● **Exercise requirements**: Transcribe the passage below about a son's coming marriage from "What was about" to "perish the thought.".

● **Reading text**:
Friday 26 September 2014

Somebody's Daughter

My son will be getting married soon, and we are excited over the coming event.  But in my case, is there also some trepidation, along with the excitement?  A strange girl, somebody’s daughter, is going to come into my house, be a part of our lives, of our household.  But somewhere in my mind, there are some reservations, some rejections, even a twinge of jealousy, or fear, or prejudice.  Do they all combine to put up a fence?  I will accept her as my son’s wife, but will I accept her as my daughter?  Or will I draw a line at that?
What was about a son being your son, till he got himself a wife?  Will my son, who is going to be hitched to a wife soon, become alienated from us, creating an island for himself and his wife?  Will I find I am pushed to the periphery?  Will this girl put a spoke in the wheel of our kinship?   Will she be an unknown quantity, a disintegrating factor?  Get thee behind me satan – perish the thought.

● **Supplied data**:
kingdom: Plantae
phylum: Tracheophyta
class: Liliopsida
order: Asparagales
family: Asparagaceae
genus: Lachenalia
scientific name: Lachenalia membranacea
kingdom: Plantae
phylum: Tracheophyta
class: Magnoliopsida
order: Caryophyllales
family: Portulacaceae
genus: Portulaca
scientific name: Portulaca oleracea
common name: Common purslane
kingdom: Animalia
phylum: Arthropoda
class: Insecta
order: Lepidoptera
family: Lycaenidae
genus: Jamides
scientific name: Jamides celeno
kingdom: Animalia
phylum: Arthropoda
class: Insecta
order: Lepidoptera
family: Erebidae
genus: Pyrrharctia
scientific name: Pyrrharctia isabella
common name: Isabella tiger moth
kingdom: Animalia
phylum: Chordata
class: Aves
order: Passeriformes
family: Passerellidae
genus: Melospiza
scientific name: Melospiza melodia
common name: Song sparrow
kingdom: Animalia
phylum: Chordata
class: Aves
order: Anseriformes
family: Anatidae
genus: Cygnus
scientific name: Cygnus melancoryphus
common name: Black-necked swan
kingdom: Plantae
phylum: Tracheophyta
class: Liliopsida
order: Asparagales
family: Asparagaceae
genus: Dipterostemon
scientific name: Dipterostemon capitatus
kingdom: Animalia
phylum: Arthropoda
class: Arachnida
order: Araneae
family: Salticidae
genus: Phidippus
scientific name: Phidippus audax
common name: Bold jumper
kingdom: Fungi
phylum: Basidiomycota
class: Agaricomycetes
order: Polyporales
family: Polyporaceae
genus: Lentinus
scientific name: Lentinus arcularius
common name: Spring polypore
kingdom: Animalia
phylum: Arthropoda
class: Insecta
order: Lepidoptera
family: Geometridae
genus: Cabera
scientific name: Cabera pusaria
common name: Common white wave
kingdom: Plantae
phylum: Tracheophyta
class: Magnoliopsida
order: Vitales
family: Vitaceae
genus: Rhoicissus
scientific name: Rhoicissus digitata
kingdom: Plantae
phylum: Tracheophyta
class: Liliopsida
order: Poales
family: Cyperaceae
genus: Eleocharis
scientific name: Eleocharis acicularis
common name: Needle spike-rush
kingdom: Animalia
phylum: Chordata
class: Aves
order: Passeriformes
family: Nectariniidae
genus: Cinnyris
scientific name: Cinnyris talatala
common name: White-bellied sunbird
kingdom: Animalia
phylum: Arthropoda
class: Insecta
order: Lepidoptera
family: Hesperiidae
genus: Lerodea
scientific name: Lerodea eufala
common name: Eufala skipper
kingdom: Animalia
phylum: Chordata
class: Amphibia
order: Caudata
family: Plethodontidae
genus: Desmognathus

● **Solution**:
What was about a son being your son, till he got himself a wife?  Will my son, who is going to be hitched to a wife soon, become alienated from us, creating an island for himself and his wife?  Will I find I am pushed to the periphery?  Will this girl put a spoke in the wheel of our kinship?   Will she be an unknown quantity, a disintegrating factor?  Get thee behind me satan – perish the thought.